La Castañeda: Narrativas dolientes desde el Manicomio General. México, 1910-1930 - Cristina Rivera Garza This is a book about history, not about mental disorders, meaning that the author spends more time talking about how the building was made, the economic struggles the institution faced, the story of some of the most renowned doctors in the staff, all the statistic and percentages you can think of, and so on. There's not much about the interns and their pained narrative, as the title mislead us to believe. Only two stories are in some way explored and one of them is nothing but a few hints to get the reader to buy one of the author's other books.

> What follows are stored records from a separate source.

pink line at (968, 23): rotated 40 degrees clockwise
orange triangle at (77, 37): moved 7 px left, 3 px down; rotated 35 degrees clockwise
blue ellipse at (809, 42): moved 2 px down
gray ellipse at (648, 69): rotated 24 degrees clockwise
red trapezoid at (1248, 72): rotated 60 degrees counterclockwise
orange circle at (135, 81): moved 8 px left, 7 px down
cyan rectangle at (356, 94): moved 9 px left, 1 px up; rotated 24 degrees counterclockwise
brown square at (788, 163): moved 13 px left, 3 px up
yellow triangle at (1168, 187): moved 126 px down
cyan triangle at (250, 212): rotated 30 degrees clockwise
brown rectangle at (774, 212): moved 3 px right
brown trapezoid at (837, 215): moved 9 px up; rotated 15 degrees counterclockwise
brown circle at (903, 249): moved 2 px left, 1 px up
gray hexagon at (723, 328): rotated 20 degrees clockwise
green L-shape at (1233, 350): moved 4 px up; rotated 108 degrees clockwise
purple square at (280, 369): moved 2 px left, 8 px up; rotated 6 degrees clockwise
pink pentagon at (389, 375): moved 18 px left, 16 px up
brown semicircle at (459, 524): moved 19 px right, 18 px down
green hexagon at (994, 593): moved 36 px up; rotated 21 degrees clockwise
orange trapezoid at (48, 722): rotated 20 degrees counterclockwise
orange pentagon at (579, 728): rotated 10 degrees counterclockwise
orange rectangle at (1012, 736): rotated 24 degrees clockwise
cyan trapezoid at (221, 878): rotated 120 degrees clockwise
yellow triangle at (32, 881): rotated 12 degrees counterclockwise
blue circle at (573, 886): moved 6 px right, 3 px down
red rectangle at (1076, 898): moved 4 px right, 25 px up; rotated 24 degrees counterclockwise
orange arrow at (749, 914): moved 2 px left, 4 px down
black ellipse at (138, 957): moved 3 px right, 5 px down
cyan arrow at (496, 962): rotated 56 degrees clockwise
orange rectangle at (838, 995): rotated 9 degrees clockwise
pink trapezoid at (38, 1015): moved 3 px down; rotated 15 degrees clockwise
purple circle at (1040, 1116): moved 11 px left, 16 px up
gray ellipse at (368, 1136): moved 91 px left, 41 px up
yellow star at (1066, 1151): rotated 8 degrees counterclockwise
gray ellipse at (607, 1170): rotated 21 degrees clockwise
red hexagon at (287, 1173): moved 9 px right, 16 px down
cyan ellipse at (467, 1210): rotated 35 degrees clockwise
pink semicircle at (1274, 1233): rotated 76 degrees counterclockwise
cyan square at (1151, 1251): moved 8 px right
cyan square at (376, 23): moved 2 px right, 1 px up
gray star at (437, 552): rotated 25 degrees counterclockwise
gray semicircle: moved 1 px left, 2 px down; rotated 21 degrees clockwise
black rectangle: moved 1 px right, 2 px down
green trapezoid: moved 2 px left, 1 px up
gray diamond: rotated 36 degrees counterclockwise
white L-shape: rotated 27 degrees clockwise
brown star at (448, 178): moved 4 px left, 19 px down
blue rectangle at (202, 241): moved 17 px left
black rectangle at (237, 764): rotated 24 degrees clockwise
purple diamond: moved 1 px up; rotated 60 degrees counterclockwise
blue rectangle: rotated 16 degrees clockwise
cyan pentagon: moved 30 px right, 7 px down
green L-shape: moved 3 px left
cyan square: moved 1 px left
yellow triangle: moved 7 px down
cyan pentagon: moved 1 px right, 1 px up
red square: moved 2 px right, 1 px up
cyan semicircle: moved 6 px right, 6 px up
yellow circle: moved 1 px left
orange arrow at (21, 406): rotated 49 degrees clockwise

The text felt disjointed, like they chapters were written as separate articles and then threw together to make a book out of them, ending in a constant repetition of information (and sometimes even identical sentences and quotes) in several sections.
The author takes a lot of pages talking about herself, how she felt about writing this book, about her master and PhD degrees, how much she ascribes to Walter Benjamin when writing (he's the name with more references in the whole book), some writing techniques she prefers for dealing with history subjects. She goes on and on about herself being a historian, a novelist and a poet, yet she's no Élisabeth Roudinesco, not even close.
I was expecting a book about clinical cases, patients' files, diagnosis and treatment used in specific interns. I only got a few pictures without footnotes and self-advertising from the author. I think that, having access to so many files in such a large archive, she could have written a better, more interesting, more human book.